Atrophy and anarchy: third national survey of nursing skill-mix and advanced nursing practice in ophthalmology
Version of Record online: 31 OCT 2006
Journal of Clinical Nursing
Volume 15, Issue 12, pages 1480–1488, December 2006
How to Cite
Czuber-Dochan, W. J., Waterman, C. G. and Waterman, H. A. (2006), Atrophy and anarchy: third national survey of nursing skill-mix and advanced nursing practice in ophthalmology. Journal of Clinical Nursing, 15: 1480–1488. doi: 10.1111/j.1365-2702.2005.01455.x
- Issue online: 16 NOV 2006
- Version of Record online: 31 OCT 2006
- Submitted for publication: 14 January 2005Accepted for publication: 28 September 2005
- advanced nursing practice;
- ageing workforce;
- nurse shortage;
- ophthalmic nursing;
Aims and objectives. The aims of the study were to investigate the advanced nursing practice and the skill-mix of nurses working in ophthalmology.
Background. The expansion of new nursing roles in the United Kingdom in the past decade is set against the background of a nursing shortage. The plan to modernize the National Health Service and improve the efficiency and delivery of healthcare services as well as to reduce junior doctors’ hours contributes towards a profusion of new and more specialized and advanced nursing roles in various areas of nursing including ophthalmology.
Design. A self-reporting quantitative questionnaire was employed. The study used comparative and descriptive statistical tests.
Method. The questionnaires were distributed to all ophthalmic hospitals and units in the United Kingdom. Hospital and unit managers were responsible for completing the questionnaires.
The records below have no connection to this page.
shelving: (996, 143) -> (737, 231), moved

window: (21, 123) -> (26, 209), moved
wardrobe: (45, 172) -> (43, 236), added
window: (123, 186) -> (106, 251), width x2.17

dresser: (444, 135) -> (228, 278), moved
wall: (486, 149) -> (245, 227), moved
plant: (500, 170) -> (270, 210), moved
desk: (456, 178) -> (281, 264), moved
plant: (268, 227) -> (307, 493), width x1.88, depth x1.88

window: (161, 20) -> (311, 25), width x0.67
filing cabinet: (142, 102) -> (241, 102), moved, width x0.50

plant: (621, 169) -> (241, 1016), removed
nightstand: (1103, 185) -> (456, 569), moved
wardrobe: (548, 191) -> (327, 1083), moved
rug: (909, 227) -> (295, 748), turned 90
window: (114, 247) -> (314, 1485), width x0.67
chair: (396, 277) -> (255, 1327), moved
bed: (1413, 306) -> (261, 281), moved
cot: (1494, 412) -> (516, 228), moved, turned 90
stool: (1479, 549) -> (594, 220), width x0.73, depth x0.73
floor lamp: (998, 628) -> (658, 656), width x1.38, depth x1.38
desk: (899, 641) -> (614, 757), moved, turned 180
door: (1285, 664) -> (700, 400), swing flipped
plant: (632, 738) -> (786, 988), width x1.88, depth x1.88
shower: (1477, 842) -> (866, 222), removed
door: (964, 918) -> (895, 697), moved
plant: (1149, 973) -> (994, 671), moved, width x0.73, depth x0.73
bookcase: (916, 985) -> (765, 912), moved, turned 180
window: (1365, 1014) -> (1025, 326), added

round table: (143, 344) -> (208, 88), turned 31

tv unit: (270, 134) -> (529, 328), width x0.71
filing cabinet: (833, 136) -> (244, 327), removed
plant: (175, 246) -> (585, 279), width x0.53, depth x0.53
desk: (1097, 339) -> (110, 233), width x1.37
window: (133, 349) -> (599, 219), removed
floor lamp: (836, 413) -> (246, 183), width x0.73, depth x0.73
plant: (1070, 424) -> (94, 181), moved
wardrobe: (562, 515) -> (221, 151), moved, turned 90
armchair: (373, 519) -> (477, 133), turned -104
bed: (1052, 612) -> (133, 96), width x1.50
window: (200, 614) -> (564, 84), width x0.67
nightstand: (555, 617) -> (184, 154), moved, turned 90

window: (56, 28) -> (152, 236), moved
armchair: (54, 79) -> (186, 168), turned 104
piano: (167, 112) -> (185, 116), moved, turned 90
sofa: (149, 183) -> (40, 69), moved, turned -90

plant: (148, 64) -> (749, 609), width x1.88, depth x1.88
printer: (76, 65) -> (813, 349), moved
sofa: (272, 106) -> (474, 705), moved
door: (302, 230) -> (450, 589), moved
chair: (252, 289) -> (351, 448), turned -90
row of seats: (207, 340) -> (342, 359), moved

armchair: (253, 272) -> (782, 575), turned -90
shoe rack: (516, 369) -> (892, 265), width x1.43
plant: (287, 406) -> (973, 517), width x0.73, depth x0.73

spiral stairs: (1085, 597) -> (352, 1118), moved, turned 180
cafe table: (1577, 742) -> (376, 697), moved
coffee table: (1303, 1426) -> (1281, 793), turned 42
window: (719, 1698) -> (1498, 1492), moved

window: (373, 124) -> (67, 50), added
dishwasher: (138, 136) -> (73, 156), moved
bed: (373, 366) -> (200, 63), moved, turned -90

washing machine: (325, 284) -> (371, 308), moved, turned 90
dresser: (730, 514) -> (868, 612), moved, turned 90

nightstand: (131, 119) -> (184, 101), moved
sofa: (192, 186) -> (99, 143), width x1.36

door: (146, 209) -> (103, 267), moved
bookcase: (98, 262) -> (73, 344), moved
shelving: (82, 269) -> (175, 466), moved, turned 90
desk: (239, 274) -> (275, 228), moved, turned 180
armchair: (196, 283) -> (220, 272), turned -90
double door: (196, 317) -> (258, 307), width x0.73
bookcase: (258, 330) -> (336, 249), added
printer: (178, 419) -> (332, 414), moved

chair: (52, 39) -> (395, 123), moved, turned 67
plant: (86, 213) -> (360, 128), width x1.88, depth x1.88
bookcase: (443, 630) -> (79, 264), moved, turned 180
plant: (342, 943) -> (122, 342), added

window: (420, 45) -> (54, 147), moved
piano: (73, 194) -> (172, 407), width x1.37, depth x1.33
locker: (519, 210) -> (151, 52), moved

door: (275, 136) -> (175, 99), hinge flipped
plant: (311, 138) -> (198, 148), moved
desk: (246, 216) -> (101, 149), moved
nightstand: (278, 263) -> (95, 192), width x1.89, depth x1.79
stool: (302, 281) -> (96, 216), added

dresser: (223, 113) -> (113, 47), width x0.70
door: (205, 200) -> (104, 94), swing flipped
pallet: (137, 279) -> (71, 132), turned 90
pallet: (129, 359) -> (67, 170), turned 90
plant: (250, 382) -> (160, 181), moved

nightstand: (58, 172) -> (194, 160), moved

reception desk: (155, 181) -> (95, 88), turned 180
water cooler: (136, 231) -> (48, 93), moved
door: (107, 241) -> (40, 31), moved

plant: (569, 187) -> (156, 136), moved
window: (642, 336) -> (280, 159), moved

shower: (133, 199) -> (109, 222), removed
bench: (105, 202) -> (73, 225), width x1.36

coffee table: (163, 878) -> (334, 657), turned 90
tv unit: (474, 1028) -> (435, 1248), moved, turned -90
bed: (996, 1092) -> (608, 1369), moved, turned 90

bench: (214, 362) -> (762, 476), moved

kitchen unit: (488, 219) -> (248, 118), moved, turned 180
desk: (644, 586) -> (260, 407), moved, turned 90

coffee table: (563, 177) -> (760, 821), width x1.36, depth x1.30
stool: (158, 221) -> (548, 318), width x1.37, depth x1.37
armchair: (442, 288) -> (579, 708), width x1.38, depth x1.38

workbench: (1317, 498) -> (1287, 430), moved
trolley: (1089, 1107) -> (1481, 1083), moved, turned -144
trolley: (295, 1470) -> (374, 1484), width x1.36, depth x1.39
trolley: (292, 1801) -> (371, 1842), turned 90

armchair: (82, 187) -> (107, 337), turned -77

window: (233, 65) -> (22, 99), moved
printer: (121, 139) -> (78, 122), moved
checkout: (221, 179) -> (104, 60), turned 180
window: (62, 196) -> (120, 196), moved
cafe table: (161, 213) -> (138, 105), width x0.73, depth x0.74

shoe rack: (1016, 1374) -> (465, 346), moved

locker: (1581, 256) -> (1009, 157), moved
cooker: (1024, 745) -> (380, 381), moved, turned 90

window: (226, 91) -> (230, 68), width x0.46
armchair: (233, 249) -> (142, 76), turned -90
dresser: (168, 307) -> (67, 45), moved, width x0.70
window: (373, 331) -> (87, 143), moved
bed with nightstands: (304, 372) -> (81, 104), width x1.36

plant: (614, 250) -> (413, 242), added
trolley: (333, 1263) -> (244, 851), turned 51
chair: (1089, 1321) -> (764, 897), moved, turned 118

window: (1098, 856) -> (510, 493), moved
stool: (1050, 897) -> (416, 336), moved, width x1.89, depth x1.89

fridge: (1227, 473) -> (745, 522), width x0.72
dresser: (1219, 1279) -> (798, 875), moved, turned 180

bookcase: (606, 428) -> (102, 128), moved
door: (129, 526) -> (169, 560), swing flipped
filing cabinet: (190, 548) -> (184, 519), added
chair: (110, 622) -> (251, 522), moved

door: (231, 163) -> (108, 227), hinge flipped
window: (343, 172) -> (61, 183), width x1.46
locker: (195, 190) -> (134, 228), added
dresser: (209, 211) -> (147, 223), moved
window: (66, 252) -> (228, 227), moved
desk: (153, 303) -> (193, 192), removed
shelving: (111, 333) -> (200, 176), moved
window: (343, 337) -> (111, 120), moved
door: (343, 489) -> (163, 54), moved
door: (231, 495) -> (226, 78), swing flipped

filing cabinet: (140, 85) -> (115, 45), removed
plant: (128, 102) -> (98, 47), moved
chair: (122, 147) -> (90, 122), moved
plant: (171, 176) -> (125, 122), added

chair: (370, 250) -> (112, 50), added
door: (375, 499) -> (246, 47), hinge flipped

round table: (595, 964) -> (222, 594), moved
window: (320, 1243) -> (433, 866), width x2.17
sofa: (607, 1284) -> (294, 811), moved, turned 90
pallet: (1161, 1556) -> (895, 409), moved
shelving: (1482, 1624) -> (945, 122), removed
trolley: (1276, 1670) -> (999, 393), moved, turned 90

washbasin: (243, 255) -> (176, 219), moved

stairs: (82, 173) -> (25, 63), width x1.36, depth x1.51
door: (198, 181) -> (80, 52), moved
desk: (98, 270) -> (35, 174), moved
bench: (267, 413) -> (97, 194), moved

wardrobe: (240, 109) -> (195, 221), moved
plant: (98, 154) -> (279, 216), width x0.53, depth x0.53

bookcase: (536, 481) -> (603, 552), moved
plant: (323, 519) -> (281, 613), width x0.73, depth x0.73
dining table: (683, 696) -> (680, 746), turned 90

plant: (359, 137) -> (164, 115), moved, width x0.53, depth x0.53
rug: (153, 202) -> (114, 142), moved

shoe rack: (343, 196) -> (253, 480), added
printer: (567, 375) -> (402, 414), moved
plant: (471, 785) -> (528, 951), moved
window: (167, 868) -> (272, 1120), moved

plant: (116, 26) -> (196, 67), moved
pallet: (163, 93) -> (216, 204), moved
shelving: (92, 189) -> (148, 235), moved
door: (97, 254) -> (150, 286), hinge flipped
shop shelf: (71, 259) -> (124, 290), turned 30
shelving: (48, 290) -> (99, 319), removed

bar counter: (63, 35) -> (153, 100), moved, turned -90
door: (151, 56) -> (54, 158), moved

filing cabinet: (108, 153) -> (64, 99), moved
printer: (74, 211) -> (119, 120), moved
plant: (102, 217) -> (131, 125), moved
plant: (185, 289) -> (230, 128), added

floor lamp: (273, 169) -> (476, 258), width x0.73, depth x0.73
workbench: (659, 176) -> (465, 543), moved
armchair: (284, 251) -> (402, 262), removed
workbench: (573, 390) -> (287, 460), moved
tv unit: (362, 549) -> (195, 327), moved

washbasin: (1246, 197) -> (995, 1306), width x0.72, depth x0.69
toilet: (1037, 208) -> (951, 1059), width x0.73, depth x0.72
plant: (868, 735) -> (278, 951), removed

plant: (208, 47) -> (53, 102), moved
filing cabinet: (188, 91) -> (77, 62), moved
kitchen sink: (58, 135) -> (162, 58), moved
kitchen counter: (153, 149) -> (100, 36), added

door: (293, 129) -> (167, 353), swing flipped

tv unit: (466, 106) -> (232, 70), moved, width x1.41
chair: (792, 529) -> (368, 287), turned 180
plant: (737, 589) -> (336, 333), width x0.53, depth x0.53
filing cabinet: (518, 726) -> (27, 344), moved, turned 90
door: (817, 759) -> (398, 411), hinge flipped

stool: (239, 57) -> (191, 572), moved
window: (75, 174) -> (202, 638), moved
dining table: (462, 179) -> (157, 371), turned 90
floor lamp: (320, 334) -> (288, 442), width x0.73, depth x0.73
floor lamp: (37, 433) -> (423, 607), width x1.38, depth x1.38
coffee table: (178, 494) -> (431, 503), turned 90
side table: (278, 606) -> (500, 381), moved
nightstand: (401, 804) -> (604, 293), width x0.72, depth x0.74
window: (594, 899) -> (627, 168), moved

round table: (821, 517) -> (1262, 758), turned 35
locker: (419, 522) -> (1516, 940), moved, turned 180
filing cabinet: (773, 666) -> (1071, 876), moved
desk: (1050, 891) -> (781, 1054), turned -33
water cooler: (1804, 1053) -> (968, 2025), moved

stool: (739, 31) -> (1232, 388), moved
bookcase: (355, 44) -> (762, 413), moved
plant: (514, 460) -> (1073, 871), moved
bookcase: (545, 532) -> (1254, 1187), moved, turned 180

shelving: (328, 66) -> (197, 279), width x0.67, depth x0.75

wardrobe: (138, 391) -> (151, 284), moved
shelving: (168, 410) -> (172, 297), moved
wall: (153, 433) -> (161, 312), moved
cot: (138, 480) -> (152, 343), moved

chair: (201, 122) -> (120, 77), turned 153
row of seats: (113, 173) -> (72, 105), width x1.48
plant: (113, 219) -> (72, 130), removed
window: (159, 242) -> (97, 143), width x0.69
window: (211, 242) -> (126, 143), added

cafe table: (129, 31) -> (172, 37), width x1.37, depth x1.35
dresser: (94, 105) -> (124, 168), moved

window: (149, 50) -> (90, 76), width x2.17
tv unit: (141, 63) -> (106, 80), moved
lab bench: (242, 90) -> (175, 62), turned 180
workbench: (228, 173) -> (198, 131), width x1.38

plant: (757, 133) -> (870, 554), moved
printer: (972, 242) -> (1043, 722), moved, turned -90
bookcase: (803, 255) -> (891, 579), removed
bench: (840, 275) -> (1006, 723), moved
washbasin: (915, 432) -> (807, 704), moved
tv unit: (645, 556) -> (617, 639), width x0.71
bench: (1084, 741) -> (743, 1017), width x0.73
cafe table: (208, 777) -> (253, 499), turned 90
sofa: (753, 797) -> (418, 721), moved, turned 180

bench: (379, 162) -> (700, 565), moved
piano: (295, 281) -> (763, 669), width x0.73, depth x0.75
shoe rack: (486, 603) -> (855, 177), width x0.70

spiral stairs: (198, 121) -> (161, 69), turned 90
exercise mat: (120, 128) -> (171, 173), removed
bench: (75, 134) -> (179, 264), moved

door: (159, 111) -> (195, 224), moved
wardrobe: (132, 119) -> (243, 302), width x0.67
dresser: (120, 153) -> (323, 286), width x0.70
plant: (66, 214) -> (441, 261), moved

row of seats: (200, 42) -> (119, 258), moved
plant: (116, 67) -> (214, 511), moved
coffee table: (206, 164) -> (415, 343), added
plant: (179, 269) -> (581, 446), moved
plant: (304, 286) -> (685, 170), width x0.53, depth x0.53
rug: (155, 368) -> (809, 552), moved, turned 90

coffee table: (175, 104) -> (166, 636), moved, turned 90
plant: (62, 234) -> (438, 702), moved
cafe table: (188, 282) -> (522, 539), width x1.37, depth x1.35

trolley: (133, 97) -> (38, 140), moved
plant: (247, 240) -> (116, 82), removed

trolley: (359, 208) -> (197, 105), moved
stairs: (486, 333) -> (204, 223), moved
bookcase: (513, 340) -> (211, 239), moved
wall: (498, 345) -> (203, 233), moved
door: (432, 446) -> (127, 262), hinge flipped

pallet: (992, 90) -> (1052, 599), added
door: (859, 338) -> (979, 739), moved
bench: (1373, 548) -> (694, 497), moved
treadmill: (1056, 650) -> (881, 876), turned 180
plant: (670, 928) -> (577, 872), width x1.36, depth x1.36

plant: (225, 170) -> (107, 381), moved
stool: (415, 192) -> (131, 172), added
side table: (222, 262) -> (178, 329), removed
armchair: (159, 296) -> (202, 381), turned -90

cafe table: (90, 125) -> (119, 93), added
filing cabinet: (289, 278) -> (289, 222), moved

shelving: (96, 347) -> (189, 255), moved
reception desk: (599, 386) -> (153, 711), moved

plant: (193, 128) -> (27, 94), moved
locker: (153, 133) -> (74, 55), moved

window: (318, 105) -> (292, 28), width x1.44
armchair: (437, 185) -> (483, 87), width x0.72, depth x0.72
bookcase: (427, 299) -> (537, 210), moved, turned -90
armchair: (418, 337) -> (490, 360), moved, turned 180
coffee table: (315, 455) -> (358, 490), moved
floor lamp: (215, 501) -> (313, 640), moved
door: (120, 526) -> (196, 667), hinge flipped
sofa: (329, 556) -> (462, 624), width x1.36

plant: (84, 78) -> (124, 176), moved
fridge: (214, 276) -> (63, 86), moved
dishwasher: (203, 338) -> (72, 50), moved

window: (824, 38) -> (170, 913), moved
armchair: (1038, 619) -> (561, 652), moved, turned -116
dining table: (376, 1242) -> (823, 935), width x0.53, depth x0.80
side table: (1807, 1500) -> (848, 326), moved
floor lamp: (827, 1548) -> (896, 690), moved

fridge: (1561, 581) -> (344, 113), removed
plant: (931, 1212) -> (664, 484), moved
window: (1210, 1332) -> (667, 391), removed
Results. Out of a total 181 questionnaires 117 were returned. There is a downward trend in the total number of nurses working in ophthalmology. The results demonstrate more nurses working at an advanced level. However, there is a general confusion regarding role interpretation at the advanced level of practice, evident through the wide range of job titles being used. There was inconsistency in the qualifications expected of these nurses.
Conclusion. Whilst there are more nurses working at an advanced level this is set against an ageing workforce and an overall decline in the number of nurses in ophthalmology. There is inconsistency in job titles, grades, roles and qualifications for nurses who work at an advanced or higher level of practice. The Agenda for Change with its new structure for grading jobs in the United Kingdom may offer protection and consistency in job titles, pay and qualifications for National Health Service nurse specialists. The Nursing and Midwifery Council needs to provide clear guidelines to the practitioners on educational and professional requirements, to protect patients and nurses.
Relevance to clinical practice. The findings indicate that there is a need for better regulations for nurses working at advanced nursing practice.